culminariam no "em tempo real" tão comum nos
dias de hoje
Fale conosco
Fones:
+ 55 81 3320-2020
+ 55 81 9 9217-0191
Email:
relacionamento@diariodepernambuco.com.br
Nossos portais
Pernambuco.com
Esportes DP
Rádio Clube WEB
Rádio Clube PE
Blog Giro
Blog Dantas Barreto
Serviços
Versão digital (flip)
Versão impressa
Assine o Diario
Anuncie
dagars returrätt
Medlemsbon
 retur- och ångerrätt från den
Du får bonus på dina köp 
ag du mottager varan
...
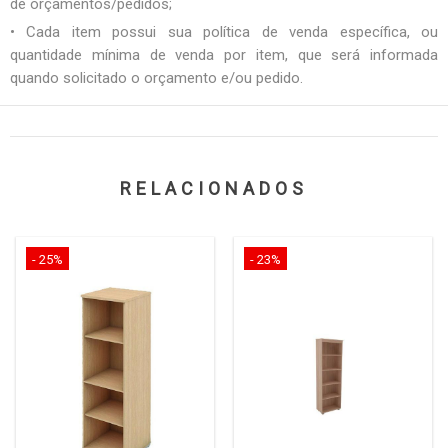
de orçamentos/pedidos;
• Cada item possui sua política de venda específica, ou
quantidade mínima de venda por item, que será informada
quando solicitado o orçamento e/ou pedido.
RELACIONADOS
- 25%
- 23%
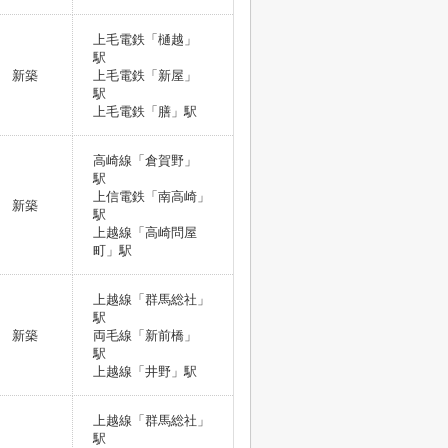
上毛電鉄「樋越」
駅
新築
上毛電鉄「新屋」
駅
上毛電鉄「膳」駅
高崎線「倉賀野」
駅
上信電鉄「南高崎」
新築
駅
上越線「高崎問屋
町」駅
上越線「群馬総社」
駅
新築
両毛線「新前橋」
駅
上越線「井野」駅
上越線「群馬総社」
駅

**Job:** In the listing above, find the line with "55 81 3320-2020" and the line with "ag du mottager varan". Output those two lines and every line between them, exactly as written.

**Answer section:**
+ 55 81 3320-2020
+ 55 81 9 9217-0191
Email:
relacionamento@diariodepernambuco.com.br
Nossos portais
Pernambuco.com
Esportes DP
Rádio Clube WEB
Rádio Clube PE
Blog Giro
Blog Dantas Barreto
Serviços
Versão digital (flip)
Versão impressa
Assine o Diario
Anuncie
dagars returrätt
Medlemsbon
 retur- och ångerrätt från den
Du får bonus på dina köp 
ag du mottager varan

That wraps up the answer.